Pull every line that holds the word "perl" from the entries.

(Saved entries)
────────────────────────────────────────
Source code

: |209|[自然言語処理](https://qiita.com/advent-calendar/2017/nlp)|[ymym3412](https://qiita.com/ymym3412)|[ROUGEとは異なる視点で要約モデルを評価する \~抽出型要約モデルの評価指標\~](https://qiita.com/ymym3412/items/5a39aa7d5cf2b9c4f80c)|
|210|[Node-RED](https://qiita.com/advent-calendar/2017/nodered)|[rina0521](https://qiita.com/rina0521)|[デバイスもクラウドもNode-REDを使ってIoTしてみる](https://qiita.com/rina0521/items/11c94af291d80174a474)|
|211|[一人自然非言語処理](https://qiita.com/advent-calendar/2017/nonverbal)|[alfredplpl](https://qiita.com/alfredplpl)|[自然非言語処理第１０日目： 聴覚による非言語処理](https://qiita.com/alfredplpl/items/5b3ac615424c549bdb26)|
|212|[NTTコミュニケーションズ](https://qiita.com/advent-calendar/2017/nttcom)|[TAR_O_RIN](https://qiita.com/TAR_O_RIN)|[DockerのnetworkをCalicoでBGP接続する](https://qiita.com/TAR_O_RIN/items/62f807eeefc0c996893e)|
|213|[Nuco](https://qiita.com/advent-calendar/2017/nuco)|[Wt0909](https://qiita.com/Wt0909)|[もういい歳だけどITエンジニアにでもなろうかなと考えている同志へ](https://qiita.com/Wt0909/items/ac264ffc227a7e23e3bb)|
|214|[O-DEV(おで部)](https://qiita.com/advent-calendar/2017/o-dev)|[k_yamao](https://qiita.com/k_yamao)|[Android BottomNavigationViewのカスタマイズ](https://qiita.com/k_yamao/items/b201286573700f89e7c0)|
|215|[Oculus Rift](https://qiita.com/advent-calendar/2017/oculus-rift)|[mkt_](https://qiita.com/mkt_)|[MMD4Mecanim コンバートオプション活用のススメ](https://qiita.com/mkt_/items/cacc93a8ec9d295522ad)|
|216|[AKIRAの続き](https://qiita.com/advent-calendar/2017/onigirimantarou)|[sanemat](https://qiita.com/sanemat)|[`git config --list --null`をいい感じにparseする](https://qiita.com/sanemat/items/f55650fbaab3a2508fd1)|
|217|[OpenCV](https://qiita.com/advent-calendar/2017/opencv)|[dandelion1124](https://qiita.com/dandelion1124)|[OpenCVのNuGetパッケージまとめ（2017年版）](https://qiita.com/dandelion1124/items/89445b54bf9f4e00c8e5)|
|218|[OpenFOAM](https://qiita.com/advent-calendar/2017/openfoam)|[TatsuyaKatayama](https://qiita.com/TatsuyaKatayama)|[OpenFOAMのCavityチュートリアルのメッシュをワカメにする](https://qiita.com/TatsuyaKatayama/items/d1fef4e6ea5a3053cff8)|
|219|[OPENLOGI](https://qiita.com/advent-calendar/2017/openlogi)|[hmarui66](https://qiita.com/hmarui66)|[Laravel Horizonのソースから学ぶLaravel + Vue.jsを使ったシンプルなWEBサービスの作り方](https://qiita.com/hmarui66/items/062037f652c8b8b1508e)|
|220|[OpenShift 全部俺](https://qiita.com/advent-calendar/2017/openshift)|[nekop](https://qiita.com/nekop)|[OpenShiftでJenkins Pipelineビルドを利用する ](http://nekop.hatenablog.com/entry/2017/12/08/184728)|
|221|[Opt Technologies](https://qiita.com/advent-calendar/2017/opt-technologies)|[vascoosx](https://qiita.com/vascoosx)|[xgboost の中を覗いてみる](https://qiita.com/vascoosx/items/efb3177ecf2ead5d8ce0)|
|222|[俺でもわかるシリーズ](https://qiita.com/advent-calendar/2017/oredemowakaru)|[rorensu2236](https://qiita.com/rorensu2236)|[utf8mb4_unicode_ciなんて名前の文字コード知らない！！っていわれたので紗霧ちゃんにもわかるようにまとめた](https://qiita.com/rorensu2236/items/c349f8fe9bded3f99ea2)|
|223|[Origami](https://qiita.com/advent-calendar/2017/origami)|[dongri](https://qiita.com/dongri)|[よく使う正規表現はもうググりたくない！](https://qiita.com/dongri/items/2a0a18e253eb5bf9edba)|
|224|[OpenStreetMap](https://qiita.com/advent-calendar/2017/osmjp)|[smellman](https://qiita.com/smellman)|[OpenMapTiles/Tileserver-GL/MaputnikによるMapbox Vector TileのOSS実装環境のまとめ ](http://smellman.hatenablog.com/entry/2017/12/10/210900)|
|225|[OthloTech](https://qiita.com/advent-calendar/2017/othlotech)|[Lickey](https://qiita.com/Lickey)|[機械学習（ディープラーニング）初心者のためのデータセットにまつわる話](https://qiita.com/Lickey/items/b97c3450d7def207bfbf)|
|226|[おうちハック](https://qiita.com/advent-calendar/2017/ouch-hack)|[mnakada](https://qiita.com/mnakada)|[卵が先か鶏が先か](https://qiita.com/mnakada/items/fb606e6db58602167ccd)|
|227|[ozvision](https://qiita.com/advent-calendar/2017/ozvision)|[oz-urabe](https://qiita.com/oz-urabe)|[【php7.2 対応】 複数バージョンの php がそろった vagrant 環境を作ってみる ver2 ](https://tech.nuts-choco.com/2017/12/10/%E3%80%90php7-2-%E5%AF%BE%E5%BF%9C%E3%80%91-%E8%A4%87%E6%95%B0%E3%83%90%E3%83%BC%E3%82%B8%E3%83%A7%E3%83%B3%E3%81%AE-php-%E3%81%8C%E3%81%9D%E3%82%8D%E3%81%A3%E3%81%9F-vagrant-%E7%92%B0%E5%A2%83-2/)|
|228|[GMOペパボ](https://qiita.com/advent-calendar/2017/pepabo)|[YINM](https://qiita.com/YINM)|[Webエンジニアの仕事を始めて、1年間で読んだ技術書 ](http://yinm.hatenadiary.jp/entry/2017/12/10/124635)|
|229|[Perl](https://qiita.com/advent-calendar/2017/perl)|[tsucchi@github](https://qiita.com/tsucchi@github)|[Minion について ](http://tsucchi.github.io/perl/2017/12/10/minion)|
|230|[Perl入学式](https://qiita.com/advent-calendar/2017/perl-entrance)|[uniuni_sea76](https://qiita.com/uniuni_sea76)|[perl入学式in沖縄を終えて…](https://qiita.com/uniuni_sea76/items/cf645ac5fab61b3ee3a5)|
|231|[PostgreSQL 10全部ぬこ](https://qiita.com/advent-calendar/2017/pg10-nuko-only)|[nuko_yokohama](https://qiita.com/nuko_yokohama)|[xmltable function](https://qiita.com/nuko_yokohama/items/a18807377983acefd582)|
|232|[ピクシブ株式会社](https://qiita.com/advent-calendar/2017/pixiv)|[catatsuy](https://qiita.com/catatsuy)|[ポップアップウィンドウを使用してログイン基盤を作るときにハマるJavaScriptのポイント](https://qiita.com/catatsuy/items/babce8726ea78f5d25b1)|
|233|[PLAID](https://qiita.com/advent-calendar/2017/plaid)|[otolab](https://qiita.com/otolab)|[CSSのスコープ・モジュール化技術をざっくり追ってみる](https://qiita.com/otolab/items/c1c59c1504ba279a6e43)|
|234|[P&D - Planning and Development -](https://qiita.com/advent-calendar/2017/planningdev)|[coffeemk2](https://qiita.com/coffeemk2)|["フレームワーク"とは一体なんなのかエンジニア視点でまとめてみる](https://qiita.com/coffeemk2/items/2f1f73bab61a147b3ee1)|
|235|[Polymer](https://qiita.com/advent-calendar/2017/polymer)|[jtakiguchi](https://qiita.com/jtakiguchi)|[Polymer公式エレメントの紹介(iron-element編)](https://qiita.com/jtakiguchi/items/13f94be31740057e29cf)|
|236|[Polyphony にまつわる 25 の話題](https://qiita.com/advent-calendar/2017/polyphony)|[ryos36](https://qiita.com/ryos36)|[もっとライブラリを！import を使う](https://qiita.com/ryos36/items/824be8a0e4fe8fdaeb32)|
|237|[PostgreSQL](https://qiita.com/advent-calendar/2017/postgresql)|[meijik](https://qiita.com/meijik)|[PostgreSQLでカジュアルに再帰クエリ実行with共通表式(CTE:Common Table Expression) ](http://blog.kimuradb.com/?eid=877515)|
────────────────────────────────────────
Answer space:
|229|[Perl](https://qiita.com/advent-calendar/2017/perl)|[tsucchi@github](https://qiita.com/tsucchi@github)|[Minion について ](http://tsucchi.github.io/perl/2017/12/10/minion)|
|230|[Perl入学式](https://qiita.com/advent-calendar/2017/perl-entrance)|[uniuni_sea76](https://qiita.com/uniuni_sea76)|[perl入学式in沖縄を終えて…](https://qiita.com/uniuni_sea76/items/cf645ac5fab61b3ee3a5)|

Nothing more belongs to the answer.